**Task requirements**
In the entries that follow, the first line to write out is the one containing "7: (113, 465, 4.68)", and the last is the one containing "28: (105, 495, 4.25)". Reproduce that stretch exactly, with nothing before or after it.

**Exercise material**

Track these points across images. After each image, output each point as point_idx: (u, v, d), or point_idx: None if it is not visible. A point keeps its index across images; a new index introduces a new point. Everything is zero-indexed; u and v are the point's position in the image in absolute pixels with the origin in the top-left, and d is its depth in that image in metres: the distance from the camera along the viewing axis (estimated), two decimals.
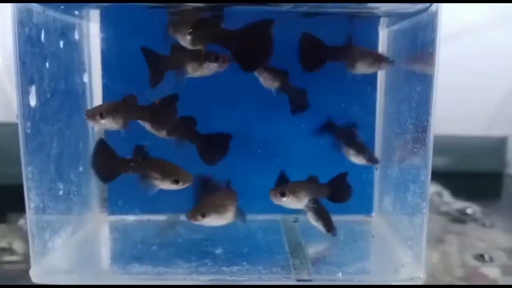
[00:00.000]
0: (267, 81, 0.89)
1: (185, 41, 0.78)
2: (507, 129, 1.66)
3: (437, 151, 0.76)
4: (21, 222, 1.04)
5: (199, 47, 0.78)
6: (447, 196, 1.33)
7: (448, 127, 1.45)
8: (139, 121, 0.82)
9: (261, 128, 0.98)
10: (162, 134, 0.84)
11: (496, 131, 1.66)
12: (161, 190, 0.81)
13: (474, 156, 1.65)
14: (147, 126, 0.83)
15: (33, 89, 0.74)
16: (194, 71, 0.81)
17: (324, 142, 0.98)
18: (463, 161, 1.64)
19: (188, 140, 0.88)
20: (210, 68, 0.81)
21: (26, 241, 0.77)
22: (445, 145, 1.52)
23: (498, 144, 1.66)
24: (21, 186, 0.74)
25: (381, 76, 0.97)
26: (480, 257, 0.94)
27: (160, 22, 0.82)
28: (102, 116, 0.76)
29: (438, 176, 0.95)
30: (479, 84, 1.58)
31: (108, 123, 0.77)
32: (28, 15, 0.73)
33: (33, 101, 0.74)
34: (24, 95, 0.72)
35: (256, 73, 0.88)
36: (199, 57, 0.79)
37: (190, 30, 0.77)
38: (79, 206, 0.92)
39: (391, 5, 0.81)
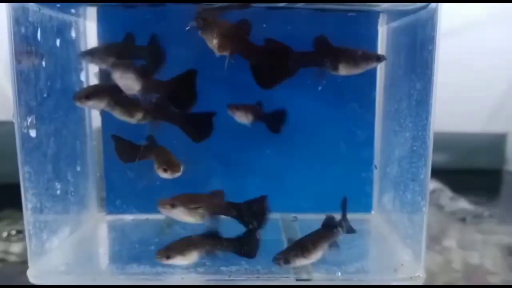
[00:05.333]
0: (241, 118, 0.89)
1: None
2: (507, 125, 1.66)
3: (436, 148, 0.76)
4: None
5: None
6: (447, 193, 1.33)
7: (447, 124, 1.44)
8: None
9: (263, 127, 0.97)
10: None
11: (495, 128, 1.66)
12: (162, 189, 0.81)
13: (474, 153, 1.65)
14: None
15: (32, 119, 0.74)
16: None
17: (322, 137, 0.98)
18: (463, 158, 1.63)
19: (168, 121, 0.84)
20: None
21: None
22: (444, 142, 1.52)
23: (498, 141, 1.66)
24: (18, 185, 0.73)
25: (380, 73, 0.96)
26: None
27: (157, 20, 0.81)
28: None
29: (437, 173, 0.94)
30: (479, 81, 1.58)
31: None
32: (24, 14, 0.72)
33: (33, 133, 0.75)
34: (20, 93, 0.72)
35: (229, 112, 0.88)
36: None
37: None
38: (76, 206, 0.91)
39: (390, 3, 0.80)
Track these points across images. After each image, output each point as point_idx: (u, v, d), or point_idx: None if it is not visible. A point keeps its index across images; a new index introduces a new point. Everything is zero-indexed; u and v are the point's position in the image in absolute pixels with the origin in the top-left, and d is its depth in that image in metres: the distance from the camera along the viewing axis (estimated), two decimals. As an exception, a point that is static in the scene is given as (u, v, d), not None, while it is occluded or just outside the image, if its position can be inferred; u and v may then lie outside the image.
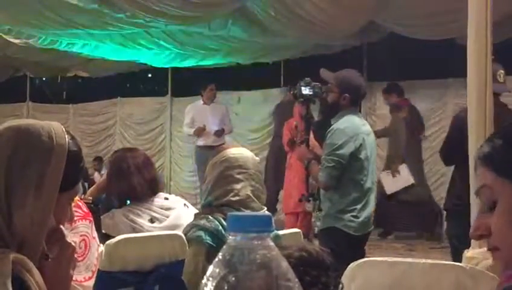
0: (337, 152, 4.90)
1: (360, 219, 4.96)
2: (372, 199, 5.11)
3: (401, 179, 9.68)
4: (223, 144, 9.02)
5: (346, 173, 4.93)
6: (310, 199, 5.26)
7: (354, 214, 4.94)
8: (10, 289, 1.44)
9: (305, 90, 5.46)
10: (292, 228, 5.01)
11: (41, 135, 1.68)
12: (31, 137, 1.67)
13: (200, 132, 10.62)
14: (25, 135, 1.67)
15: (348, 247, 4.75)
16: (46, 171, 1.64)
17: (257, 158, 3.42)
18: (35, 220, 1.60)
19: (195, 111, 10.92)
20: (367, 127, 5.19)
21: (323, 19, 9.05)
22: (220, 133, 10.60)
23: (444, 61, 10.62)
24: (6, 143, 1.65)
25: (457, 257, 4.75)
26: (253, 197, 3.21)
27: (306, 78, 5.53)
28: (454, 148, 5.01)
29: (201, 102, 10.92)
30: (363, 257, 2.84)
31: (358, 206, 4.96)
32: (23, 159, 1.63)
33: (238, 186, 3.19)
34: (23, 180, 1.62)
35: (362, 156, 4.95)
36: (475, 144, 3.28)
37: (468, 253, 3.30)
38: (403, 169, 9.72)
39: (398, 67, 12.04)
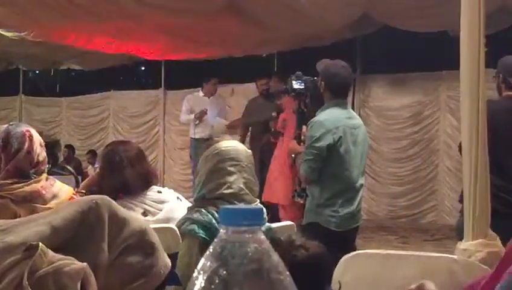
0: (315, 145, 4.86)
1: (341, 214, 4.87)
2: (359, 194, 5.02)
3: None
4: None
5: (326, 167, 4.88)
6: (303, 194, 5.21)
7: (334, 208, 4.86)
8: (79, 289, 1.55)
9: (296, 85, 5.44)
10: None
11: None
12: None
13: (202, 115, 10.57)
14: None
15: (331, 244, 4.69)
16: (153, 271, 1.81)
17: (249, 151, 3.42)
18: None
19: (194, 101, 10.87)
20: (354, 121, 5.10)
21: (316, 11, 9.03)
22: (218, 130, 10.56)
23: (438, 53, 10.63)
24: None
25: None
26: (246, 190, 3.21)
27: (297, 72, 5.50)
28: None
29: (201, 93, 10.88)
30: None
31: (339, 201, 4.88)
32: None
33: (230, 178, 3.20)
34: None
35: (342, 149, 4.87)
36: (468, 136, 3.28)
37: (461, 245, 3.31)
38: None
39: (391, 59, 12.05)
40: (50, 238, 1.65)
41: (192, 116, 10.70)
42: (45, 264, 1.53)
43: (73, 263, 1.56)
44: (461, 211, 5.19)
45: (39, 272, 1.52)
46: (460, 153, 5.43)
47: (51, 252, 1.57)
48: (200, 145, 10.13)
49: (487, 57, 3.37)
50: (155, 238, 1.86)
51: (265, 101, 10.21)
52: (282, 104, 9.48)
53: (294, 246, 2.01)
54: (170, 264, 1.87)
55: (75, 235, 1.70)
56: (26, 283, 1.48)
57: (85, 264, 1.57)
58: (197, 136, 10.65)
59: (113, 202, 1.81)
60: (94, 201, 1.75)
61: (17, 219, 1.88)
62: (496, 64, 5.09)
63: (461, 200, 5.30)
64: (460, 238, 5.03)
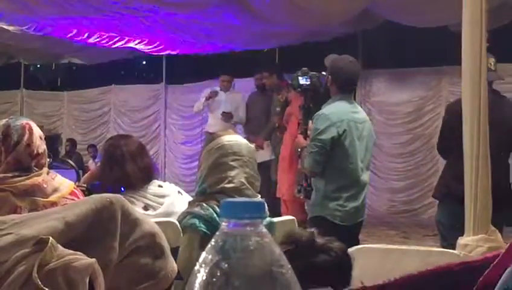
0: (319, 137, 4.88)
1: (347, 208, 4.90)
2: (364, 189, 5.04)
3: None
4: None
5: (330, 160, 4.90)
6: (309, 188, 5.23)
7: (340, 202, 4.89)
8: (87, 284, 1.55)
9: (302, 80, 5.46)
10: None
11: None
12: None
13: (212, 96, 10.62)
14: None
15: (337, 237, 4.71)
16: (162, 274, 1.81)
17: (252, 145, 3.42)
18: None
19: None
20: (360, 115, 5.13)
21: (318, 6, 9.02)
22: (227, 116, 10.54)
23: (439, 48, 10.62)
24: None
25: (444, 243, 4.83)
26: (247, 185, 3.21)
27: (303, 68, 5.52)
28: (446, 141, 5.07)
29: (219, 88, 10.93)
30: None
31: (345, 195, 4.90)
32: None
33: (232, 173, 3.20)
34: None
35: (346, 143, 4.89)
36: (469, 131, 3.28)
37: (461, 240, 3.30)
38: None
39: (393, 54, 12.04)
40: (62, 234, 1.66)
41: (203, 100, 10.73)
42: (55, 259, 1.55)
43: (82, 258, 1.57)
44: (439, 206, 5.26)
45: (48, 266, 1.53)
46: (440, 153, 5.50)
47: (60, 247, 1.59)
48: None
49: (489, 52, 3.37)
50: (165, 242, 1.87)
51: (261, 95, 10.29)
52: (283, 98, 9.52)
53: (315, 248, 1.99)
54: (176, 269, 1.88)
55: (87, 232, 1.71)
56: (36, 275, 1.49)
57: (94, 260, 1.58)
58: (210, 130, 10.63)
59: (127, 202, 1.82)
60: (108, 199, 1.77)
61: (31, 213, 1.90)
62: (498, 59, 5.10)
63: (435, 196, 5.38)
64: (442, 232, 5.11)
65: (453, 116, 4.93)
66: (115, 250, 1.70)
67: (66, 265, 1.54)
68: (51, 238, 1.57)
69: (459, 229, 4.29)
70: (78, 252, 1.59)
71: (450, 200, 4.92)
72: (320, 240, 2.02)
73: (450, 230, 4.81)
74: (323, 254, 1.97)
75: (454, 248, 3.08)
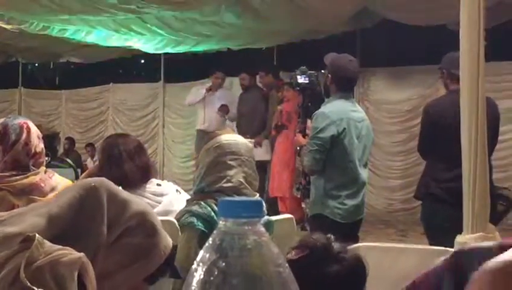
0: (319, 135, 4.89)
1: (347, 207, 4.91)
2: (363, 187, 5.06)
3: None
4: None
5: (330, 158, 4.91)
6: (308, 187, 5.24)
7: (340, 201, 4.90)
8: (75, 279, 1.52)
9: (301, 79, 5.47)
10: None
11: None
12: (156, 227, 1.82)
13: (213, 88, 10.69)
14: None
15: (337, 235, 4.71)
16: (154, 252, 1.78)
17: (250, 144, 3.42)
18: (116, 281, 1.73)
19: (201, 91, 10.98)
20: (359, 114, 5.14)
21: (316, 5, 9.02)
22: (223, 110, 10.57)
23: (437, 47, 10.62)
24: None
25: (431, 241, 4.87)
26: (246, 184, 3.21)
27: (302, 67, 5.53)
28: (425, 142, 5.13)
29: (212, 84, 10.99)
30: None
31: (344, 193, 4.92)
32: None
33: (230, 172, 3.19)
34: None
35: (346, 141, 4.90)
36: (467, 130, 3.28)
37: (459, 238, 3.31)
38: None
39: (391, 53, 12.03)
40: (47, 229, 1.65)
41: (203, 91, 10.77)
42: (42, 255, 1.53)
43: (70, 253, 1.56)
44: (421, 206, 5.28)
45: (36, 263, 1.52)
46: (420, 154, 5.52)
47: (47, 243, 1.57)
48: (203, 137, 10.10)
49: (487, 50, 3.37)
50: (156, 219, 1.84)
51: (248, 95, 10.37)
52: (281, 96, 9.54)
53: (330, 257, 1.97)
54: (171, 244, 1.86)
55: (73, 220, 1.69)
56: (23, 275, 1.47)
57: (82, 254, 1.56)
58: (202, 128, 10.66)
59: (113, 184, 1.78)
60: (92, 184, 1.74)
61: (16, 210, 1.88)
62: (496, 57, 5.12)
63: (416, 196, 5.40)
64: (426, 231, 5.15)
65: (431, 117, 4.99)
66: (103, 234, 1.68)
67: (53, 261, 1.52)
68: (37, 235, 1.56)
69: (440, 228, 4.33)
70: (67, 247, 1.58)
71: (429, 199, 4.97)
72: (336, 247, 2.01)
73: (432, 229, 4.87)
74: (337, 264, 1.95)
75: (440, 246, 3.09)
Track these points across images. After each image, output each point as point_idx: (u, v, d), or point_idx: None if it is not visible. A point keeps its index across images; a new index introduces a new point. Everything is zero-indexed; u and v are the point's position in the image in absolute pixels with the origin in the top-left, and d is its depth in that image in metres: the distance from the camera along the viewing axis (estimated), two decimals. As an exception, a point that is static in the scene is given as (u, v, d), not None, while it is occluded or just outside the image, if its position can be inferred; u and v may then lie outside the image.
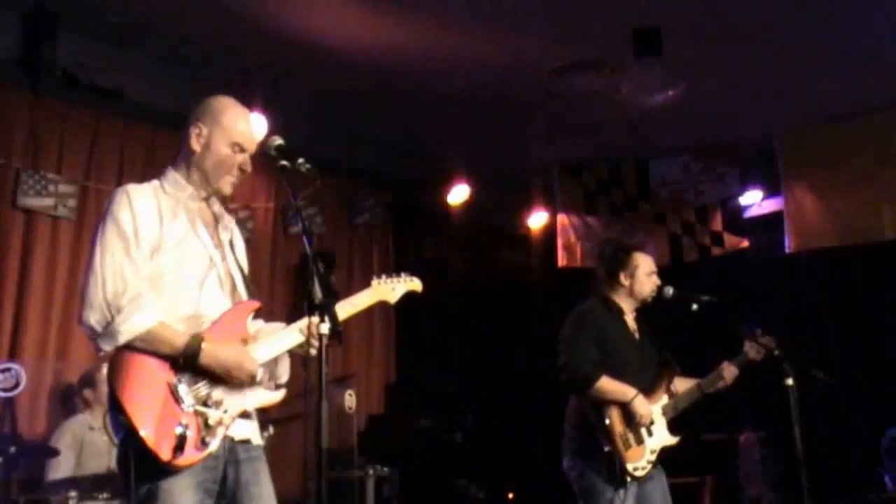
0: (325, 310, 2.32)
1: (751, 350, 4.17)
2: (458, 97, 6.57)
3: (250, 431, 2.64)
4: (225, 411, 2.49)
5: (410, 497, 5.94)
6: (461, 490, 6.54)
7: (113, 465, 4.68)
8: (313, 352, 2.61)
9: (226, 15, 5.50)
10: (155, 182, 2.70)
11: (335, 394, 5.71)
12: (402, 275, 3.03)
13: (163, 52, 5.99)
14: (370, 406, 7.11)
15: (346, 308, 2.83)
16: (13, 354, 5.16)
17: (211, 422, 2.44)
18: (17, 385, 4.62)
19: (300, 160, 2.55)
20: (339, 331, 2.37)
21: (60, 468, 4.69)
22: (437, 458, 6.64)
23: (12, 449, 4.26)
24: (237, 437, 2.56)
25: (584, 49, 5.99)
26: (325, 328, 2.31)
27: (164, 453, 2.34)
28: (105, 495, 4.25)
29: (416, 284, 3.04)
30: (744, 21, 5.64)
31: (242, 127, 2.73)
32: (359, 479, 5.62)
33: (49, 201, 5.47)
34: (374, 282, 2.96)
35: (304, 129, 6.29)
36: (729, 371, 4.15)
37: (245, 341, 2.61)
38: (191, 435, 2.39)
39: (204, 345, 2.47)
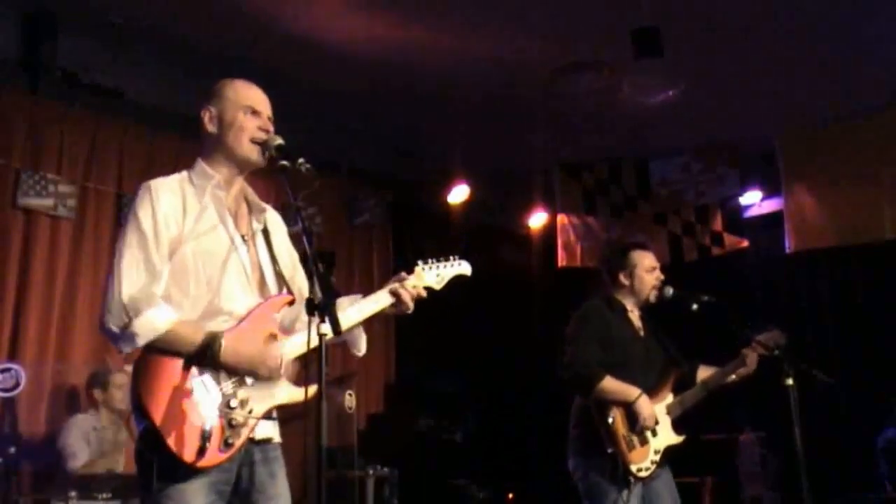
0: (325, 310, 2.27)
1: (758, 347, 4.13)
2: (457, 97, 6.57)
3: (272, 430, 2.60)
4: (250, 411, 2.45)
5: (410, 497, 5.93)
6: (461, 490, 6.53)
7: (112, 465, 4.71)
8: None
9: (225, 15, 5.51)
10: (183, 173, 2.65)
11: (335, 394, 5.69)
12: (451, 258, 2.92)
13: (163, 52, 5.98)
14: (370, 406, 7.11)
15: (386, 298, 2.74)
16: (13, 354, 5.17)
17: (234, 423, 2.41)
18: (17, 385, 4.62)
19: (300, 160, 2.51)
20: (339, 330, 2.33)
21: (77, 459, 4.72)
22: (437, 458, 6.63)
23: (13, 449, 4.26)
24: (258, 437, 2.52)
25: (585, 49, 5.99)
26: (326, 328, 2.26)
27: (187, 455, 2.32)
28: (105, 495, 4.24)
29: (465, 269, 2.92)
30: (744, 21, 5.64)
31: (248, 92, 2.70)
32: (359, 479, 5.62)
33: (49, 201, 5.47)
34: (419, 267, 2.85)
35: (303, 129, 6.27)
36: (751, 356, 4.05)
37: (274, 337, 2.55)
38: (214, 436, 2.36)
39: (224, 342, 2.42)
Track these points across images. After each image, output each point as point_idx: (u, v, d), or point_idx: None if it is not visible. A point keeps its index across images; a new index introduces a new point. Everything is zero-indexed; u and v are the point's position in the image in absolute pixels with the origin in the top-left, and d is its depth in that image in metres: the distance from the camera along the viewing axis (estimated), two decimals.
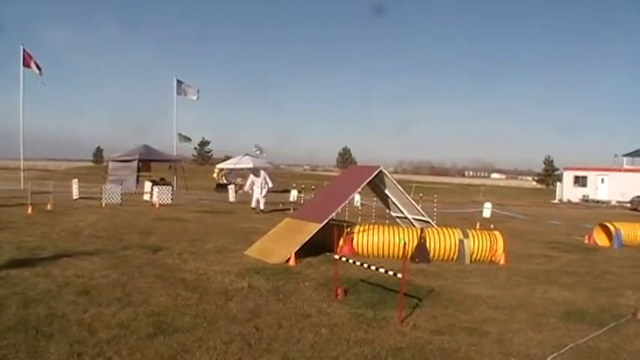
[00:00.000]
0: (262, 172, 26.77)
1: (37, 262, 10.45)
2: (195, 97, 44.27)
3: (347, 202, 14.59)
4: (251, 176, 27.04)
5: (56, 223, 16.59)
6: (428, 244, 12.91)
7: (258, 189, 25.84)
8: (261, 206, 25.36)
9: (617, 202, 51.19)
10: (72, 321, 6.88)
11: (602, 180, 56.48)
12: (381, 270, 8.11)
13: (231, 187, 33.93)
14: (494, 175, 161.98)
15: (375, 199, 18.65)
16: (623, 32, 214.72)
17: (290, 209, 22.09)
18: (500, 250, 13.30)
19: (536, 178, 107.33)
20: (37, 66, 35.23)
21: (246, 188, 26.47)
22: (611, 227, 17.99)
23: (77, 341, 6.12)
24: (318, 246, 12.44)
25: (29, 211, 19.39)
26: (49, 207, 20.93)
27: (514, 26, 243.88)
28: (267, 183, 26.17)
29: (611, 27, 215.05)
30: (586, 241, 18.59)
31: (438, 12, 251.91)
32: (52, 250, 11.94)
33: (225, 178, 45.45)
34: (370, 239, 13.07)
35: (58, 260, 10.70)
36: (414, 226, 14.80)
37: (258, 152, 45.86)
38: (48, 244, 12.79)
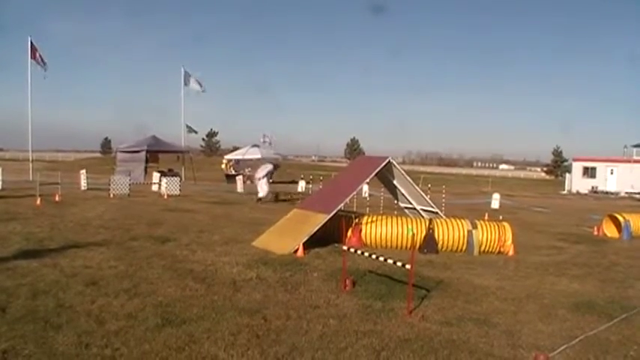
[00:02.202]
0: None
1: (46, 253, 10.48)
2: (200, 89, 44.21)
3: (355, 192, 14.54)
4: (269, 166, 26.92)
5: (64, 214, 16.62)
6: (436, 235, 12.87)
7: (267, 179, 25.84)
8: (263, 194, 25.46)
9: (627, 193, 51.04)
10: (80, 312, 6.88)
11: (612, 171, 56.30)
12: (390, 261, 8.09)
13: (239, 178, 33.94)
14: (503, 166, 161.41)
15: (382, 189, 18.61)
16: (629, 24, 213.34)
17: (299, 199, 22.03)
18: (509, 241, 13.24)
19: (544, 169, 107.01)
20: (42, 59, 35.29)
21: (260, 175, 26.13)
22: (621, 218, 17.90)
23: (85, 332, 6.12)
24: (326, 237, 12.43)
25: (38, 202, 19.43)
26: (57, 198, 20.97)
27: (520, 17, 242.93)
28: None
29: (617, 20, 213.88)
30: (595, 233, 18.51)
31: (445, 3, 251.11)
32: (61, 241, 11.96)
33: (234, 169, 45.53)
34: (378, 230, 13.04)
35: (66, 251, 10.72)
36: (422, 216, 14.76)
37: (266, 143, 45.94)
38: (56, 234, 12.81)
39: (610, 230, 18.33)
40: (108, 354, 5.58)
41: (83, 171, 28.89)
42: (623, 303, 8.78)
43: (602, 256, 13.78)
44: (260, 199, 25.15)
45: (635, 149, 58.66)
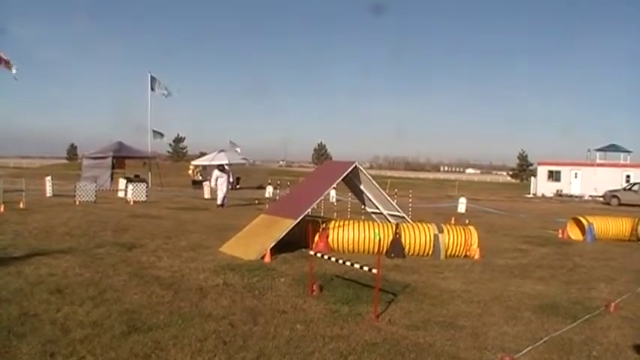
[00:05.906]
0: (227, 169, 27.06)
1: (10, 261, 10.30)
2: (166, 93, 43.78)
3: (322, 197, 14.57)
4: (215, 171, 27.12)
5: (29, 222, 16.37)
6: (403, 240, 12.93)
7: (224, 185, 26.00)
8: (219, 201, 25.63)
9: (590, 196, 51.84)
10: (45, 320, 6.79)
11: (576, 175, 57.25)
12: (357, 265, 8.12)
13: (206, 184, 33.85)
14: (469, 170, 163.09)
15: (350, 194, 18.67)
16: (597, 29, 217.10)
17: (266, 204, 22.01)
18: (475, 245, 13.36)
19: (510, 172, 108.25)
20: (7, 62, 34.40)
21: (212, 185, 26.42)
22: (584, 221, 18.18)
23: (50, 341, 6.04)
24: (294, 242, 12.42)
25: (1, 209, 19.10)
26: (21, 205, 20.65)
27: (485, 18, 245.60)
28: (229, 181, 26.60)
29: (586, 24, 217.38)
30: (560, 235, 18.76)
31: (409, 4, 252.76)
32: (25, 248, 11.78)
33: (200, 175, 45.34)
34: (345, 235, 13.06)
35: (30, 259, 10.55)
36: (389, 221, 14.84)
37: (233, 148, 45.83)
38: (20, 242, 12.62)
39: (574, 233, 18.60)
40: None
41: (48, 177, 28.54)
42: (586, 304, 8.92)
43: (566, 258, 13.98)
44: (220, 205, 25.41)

**Answer to this task**
7: (113, 465, 4.68)
8: (313, 352, 2.61)
9: (226, 15, 5.50)
10: (155, 182, 2.70)
11: (335, 394, 5.71)
12: (402, 275, 3.03)
13: (163, 52, 5.99)
14: (370, 406, 7.11)
15: (346, 308, 2.83)
16: (13, 354, 5.16)
17: (211, 422, 2.44)
18: (17, 385, 4.62)
19: (300, 160, 2.55)
20: (339, 331, 2.37)
21: (60, 468, 4.69)
22: (437, 458, 6.64)
23: (12, 449, 4.26)
24: (237, 437, 2.56)
25: (584, 49, 5.99)
26: (325, 328, 2.31)
27: (164, 453, 2.34)
28: (105, 495, 4.25)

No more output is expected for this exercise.